Page excerpt —
----------------

Programming patterns get a fast pass but other borrowed ideas must earn first-principles support

Type: note · Status: seedling · Tags: foundations

The KB's design draws on programming language theory, cognitive science, HCI, and empirical observation. Any source is valid — the related-systems reviews exist precisely to widen the input surface. What varies is the adoption gate: not all sources face the same bar.

The programming fast pass

We borrow programming patterns without a complete theory for why they transfer — types, validation, testing, progressive compilation, version control, structural typing, the maturity ladder as gradual typing. The bet is that agents interpreting prompts are doing something structurally similar to interpreters interpreting programming languages: both are bounded processors composing text under constraints. If that bet is right, programming patterns transfer because the mechanisms are the same, not by analogy.

Programming systems are formal, compositional, text-based. LLM knowledge systems are also formal (frontmatter schemas), compositional (notes link and compose), and text-based (markdown files). When we say "types mark affordances" or "validation is testing" or "promotion is progressive typing," these aren't metaphors — they describe the same mechanisms operating on different substrates.

Evidence for the bet: Thalo independently arrived at building an actual compiler for knowledge management — Tree-Sitter grammar, typed entities, 27 validation rules. Someone else looked at the same problem and reached for the same toolbox. Convergence across independent projects is stronger evidence than any single design argument.

First principles: the main filter for everything else

If we can derive why something works from the constraints of the domain — finite context windows, no import/resolution mechanism, agents reason over text, everything loaded must compete for attention — we adopt it with confidence. The context loading economy and directory-scoped types arguments are examples: they follow directly from the constraints without needing analogies.

Cognitive science patterns, HCI patterns — these get adopted when first-principles reasoning supports them. Three-space memory is in the KB because it maps to a real architectural need (separating concerns with different churn rates), not because Tulving's taxonomy is authoritative for LLM agents. Arscontexta's 249 research claims grounded in cognitive psychology are acknowledged but not adopted wholesale — the spreading activation model may not predict anything useful about how a 200k token context window behaves.

The asymmetry between programming and cognitive science isn't about one field being better. It's about the nature of the target system. Human cognition is associative, embodied, affective. LLM agents process text in a fixed-size window with no persistent state between sessions. The mechanisms are different enough that cognitive science analogies need independent justification — they might transfer, but you can't assume they do.

Law has centuries of methodology for the same problem: writing natural language specifications interpreted by a judgment-exercising processor. Unlike programming, legal drafting operates in the same medium as prompts: natural language with irreducible ambiguity. The structural parallel is compelling (precedent is constraining, canons of interpretation narrow the reading space), but we haven't yet borrowed a concrete technique from law and applied it successfully. Until we have examples of legal techniques improving prompt or KB design in practice, this stays a hypothesis, not a fast pass.

Empirical observation: a different path entirely

Direct observation of what works and what doesn't — the improvement log, friction notes, prose reviews — doesn't go through the borrowing/adoption filter at all. It's evidence from this system, not transferred from another domain. The verifiability gradient was discovered by watching patterns in use, not derived from first principles or borrowed from another field.

The asymmetry with first principles is quantity vs weight. Observations are plentiful — every session generates friction signals, every review surfaces patterns. But each individual observation is weak: it could be a local quirk, a one-time context, an artefact of current scale. First principles are scarce — we have only a handful (finite context, no import mechanism, text-in text-out) — but each one is strong because it's derived from real constraints that won't change. A single first principle can reshape the whole design; a single observation usually can't. Observations accumulate into confidence through repetition; first principles carry confidence immediately.

The wikiwiki principle applies: capture observations freely, then refine — the ones that recur across sessions and contexts graduate into durable patterns worth codifying.

----------------

Extracted records —
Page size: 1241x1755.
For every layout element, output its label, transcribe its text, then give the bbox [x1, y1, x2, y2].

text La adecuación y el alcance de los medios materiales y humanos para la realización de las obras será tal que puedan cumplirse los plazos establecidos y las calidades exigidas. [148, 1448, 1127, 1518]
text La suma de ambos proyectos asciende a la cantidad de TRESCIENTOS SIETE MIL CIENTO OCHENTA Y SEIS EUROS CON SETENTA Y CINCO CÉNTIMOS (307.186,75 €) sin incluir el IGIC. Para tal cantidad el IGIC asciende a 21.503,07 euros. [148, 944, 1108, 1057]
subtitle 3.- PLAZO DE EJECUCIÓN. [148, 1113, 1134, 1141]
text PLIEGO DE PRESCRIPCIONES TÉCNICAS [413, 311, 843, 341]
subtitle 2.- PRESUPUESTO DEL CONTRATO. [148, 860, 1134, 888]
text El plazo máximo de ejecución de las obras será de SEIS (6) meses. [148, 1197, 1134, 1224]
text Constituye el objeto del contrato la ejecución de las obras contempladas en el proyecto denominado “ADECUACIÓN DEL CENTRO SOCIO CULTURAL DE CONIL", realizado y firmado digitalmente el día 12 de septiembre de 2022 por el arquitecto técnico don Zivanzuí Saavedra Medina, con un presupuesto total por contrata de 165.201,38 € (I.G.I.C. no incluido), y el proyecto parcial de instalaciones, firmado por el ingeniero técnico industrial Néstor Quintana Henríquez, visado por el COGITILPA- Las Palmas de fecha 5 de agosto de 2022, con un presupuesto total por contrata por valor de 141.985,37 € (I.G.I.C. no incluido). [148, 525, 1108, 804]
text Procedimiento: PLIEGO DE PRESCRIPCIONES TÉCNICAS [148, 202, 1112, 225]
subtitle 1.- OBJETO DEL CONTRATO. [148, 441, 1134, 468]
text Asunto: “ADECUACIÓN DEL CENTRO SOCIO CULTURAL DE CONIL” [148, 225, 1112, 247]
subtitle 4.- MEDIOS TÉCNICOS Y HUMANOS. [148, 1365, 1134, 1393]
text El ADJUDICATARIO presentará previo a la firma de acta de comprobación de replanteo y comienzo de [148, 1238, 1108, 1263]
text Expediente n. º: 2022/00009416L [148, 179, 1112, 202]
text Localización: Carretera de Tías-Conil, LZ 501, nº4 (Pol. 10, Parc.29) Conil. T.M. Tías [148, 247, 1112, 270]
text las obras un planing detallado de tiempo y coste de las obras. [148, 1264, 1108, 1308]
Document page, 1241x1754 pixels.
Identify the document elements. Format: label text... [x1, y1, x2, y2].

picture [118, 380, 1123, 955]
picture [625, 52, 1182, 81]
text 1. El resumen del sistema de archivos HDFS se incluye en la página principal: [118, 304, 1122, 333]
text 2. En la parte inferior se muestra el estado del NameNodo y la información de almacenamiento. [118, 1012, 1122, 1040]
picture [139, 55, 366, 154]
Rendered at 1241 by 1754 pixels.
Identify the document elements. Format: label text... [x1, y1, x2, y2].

----------------

Tasks to perform —
1. Print the note on borrowed ideas from "Direct observation of" up to and including "from another field.".
2. According to the note on borrowed ideas, how many validation rules does Thalo's compiler include?

Solutions below —
1.
Direct observation of what works and what doesn't — the improvement log, friction notes, prose reviews — doesn't go through the borrowing/adoption filter at all. It's evidence from this system, not transferred from another domain. The verifiability gradient was discovered by watching patterns in use, not derived from first principles or borrowed from another field.

2. 27